There are a ton of crime drama series, each with its own arc and storyline. At the core of the series are the police trying to catch the bad guys in the mix of other interplays. Task does something unusual with its crime drama, and it was so unprepared that I found myself going from meh to wait a minute, there’s something here.
Premise
This isn’t your off‑the‑shelf crime drama. Task drops you into working‑class Philadelphia, where a grieving FBI agent, Tom Brandis (Mark Ruffalo), is pulled back into the field when a string of violent robberies hits the suburbs. What makes it interesting: on the other side, you’ve got Robbie (Tom Pelphrey), a garbage‑truck driver turned mask‑wielding raider, stealing from drug houses to right real or imagined wrongs.
The Plot
As simple as the premise is, it gets a bit more complicated when you take a deep dive into the lives of the task and the FBI agent played by Mark Ruffalo. What would you do if your adopted son accidentally killed your wife? Would you help to have them back home? Permanently incarcerated? Would you forgive? Forget? What’s the way forward exactly? Yeah, as you ponder on that, imagine having to channel your focus on finding robbers while not being sure of the task force you have been assigned.
The Story
The show is heavy, emotionally heavy. Ruffalo plays Tom like a man drowning in regret and trying to resurface. Pelphrey’s Robbie is messier, violent, and desperate, and it’s one of those performances you can’t look away from.

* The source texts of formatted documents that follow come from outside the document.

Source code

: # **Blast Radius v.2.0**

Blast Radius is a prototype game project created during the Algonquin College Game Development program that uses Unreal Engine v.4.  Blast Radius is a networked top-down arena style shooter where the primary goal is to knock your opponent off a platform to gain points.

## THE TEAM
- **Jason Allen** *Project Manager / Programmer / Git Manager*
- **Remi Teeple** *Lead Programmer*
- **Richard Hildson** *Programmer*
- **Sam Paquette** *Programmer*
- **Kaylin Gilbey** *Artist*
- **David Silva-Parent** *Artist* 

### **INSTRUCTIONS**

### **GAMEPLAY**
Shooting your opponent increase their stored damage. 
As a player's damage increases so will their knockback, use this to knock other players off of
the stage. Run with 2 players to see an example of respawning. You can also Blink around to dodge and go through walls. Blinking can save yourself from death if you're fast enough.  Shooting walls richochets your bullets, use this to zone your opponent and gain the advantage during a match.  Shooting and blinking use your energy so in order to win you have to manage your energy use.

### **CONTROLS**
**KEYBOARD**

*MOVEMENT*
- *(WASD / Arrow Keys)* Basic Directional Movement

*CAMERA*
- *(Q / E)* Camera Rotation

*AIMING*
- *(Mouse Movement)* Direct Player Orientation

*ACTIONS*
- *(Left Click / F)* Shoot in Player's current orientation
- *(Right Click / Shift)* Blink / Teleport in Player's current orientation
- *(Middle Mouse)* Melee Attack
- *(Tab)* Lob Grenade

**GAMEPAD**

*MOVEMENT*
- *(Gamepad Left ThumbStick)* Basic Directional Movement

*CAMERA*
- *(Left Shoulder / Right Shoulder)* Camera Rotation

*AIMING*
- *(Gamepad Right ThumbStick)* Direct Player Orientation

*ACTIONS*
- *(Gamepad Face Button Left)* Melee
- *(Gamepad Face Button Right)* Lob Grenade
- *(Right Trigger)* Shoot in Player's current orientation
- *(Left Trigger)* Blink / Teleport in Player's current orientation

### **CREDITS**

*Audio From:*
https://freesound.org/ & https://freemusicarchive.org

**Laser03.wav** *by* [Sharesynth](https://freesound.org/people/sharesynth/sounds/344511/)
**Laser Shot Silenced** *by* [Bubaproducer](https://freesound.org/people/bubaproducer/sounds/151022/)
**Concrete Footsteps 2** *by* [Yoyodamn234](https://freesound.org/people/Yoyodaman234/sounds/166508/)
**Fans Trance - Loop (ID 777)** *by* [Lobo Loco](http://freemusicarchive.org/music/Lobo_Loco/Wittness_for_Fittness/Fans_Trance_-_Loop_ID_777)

But, and yeah, there’s a but, Task doesn’t always move at lightning speed. It lingers. It lets the grief and the heaviness settle. If you’re in the mood for something punchy and fast, you might get impatient. And some of the supporting characters and side‑plots feel familiar, almost too familiar like you’ve seen this kind of “good cop, bad man, one big mistake” story before.
Still, if you’re up for a slow burn that hits you in the gut, this is worth your time. The best parts are when the show stops being about “who did it” and turns into “why did they do it” and “what happens when you can’t undo what you did”. It leaves you thinking longer than the runtime.
Final Thought
Task isn’t light entertainment. It’s dense, emotional, dark. You will need patience to get through the first episode because it is very slow, very, very slow. So slow you would want to give up, but it’s at this point that you must bear patience and push through. By the third episode, things become a bit better, yet the overall idea of the series is not in its robberies, shooting, betrayal, kidnapping or cat and mouse chase, but in the lives of people in play.
We have two men on opposite sides of the law and life, doing everything they can to survive their pasts. If you’re cool with a show that’s more about pain than punch‑ups, you’ll find something here. If you just want quick thrills, maybe look elsewhere.